Я киваю, хотя она меня не видит. Но я знаю — она чувствует.
—
Я сажусь обратно на пол. Спиной к стене, лицом к выходу. Смотрю на мерцающую пелену мекриша, за которой — снег, небо, мёртвые. Я не хочу туда идти. Но я знаю — придётся.
— Что мы будем делать дальше? — спрашивает Женька.
— Не знаю, — честно отвечаю я. — Раньше я слушалась маму. Потом — Алинера. Потом — Руим. Но сейчас…
— Сейчас ты сама за себя.
— Да. Сейчас я сама.
Я закрываю глаза, прижимаюсь затылком к холодному камню. Усталость разливается по телу, тяжелая, как свинец. Я не хочу спать. Но тело сдаётся.
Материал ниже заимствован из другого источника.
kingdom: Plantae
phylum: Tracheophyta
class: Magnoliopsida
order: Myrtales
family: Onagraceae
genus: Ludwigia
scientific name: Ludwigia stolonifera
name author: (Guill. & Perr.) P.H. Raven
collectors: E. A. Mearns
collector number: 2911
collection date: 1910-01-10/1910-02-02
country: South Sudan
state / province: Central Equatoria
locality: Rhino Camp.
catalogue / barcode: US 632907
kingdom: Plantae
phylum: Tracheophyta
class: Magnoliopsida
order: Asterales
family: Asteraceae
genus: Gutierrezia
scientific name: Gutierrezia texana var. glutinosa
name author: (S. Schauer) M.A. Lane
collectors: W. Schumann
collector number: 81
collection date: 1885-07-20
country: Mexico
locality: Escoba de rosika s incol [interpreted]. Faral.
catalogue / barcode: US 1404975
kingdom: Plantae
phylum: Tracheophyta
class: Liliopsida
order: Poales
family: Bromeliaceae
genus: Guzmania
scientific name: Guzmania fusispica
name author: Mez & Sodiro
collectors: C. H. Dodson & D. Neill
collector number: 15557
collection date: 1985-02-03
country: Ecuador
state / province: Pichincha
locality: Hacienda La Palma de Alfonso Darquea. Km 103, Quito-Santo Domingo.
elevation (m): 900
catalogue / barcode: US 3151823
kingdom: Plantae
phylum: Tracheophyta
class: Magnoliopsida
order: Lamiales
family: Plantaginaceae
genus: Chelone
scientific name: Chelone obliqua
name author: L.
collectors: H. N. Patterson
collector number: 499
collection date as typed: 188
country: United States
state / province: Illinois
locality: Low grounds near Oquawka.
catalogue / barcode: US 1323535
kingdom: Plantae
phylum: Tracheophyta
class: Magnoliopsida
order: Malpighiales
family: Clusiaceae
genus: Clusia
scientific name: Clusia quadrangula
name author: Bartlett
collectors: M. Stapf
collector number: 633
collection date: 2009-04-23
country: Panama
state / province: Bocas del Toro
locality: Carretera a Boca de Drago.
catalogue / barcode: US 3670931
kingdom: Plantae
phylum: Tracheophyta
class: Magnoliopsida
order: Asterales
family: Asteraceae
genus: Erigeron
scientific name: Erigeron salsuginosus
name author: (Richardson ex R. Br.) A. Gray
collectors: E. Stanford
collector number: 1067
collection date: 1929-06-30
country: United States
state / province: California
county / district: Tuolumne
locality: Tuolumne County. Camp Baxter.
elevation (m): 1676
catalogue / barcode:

Сны приходят сразу — тягучие, рваные. Я вижу маму, стоящую у печи, разливающую суп по тарелкам. Я вижу Адиана, смеющегося над какой-то глупой шуткой. Я вижу их живыми. А потом — снег. Кровь. Чёрные крылья.
— Просыпайся.
Я открываю глаза. В пещере — что-то изменилось. Свет стал ярче. И теплее. Намного теплее, чем раньше.
Я поворачиваю голову. Каменные ладони — те самые, что я видела утром — теперь светились изнутри. Из них бил не свет, а огонь. Маленький, но живой костерок, колышущийся на ветру, который дул откуда-то сверху.